I've given up on world peace. But is a just country too much to ask for?


DEAR SANTA...
by Nick Paleologos


Dear Santa,
The last time I saw you—or thought I did—was back in 1962 on Christmas Eve when I scurried to our back door only to be told by my mother that you had just ducked into a cab and dashed off. That’s right, she said you took a cab. I now know that was baloney. You were actually in a sleigh on our roof at the time. But mom was feeding me a line of misdirection to cover your tracks. I get that. Mom doesn’t remember the incident. Actually, she doesn’t remember much of anything anymore. Which is probably for the best because it seems that her cab story was merely the tip of a Titanic-sized iceberg of lies I’ve been fed ever since.

Mom was doing her best. She meant no harm. Neither did my teachers when, each and every school day, they had us all stand up straight and tall, beside our desks—hands over hearts--and pledge allegiance to “one nation, under God, indivisible, with liberty and justice for all.”

Let me tell you Santa, the way things are going, God may soon be demanding a retraction.

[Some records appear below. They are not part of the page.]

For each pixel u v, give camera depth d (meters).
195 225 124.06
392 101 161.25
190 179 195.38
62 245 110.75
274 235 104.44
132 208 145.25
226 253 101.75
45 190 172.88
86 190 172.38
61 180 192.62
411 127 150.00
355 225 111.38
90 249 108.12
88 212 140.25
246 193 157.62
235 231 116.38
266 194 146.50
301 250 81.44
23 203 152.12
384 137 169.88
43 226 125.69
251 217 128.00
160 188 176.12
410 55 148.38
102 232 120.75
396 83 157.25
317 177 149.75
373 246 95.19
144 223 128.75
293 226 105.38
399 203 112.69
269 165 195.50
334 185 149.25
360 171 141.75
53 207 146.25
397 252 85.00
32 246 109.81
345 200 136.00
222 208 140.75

Last month, the Registrar of Deeds for Southern Essex County in Massachusetts—a guy named John O’Brien—said that his office has been a “crime scene” ever since 2008. He said that 75% of the foreclosures sought by Bank of America, Wells Fargo & JP Morgan Chase (among others) were completely fraudulent. That’s 40,000 families being kicked out of their homes illegally in just one half of one county in one state in the country. Which means, Santa, if you’re delivering presents to any of said addresses (or millions of others like them), those families may not live there anymore.

Since nobody from any of the crooked banks will be going to jail for their crimes against America's middle class, can you please put them on your “naughty” list? While a piece of coal in their stockings is a small price to pay for what they did, at least it’s a start.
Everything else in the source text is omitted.